Description: Use fastembed-rs to run ONNX models directly within the Rust binary.

Technical Characteristics:

  • ONNX Runtime for inference
  • Model downloaded on first use
  • Lazy loading to minimize cold start
  • Thread-safe singleton pattern

Advantages:

  • Fully offline operation
  • No API keys or configuration
  • Fast local inference
  • Privacy preserved (no data leaves machine)
  • Consistent results (no API version drift)

Disadvantages:

  • Large binary size (ONNX runtime)
  • Initial model download required
  • CPU-only (no GPU acceleration in default build)
  • Memory overhead for model

Risk Assessment:

  • Technical Risk: Low. fastembed-rs is production-ready
  • Schedule Risk: Low. Drop-in integration
  • Ecosystem Risk: Low.
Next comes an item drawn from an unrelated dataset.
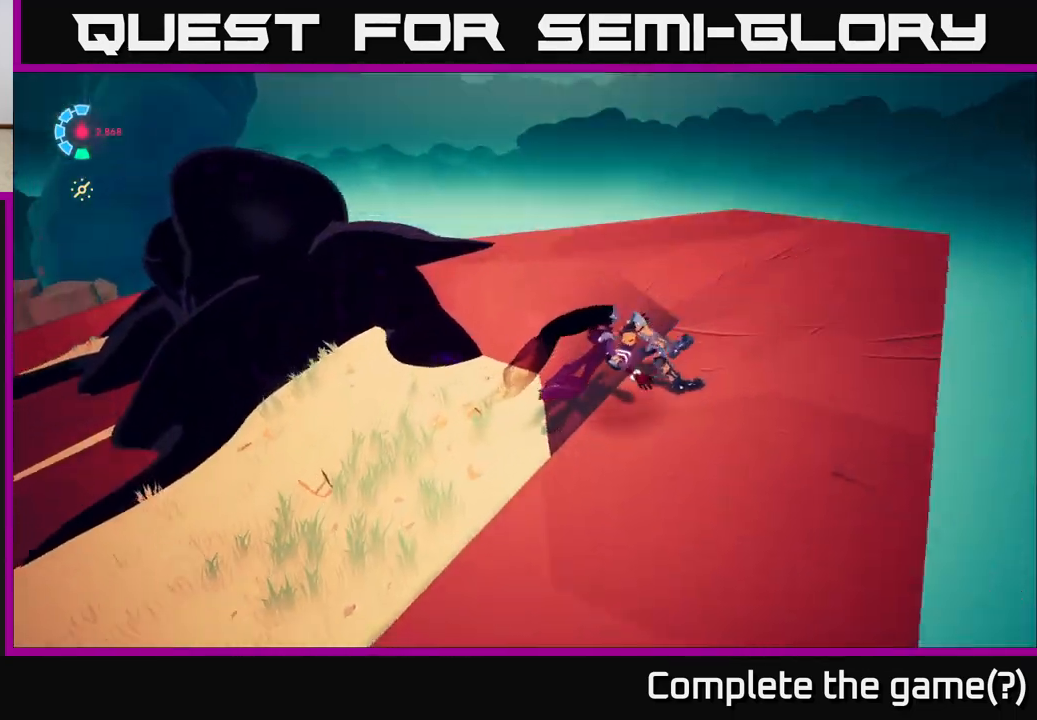
{"buttons": [], "left_stick": "right", "right_stick": "center", "events": [[100, "left_stick", "right"], [183, "left_stick", "up-right"], [300, "right_stick", "center"], [367, "left_stick", "right"]]}
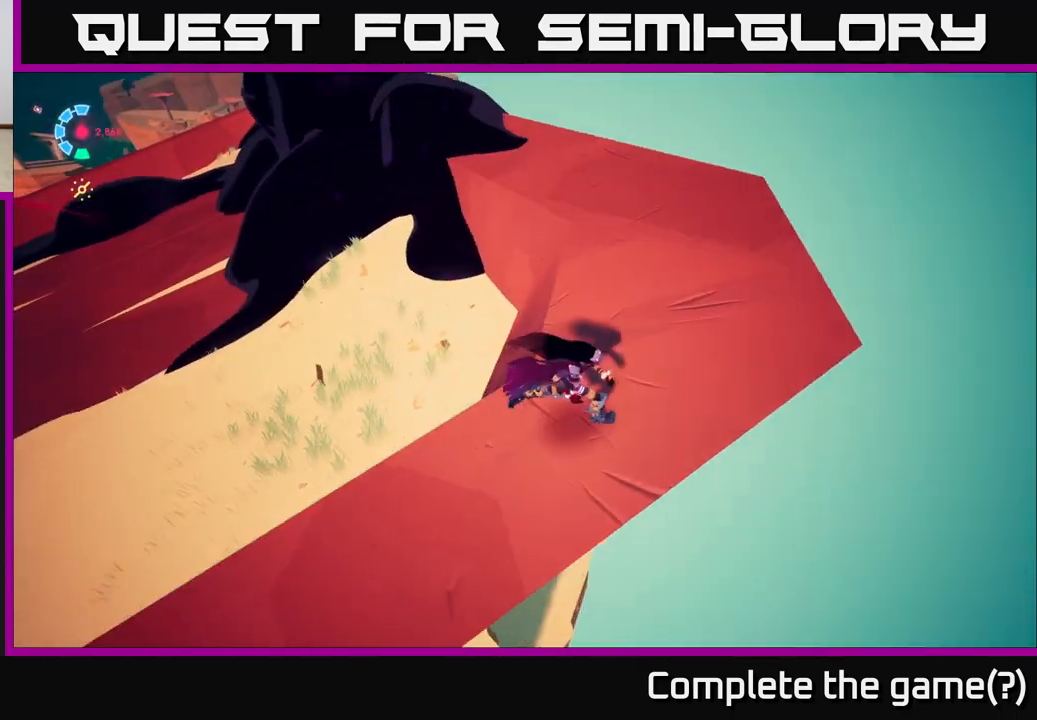
{"buttons": [], "left_stick": "up-right", "right_stick": "up-left", "events": [[17, "right_stick", "left"], [150, "left_stick", "up-right"], [350, "right_stick", "up-left"]]}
ONNX is industry standard

Description: Call OpenAI, Cohere, or similar API for embeddings.

Technical Characteristics:

  • HTTP client for API calls
  • API key management
  • Rate limiting and retries

Advantages:

  • Smaller binary size
  • Access to latest models
  • GPU inference on server side

Disadvantages:

  • Requires network connectivity
  • API key management
  • Cost per token
  • Privacy concerns
  • Latency from network round-trips

Disqualifying Factor: Network dependency and privacy concerns conflict with offline-first CLI design.

Risk Assessment:

  • Technical Risk: Low. APIs are well-documented
  • Schedule Risk: Low. Simple HTTP client
  • Ecosystem Risk: Medium. API changes, pricing changes

Option 3: Local Model Server (Ollama, etc.)

Section titled “Option 3: Local Model Server (Ollama, etc.)”

Description: Require users to run a local embedding server.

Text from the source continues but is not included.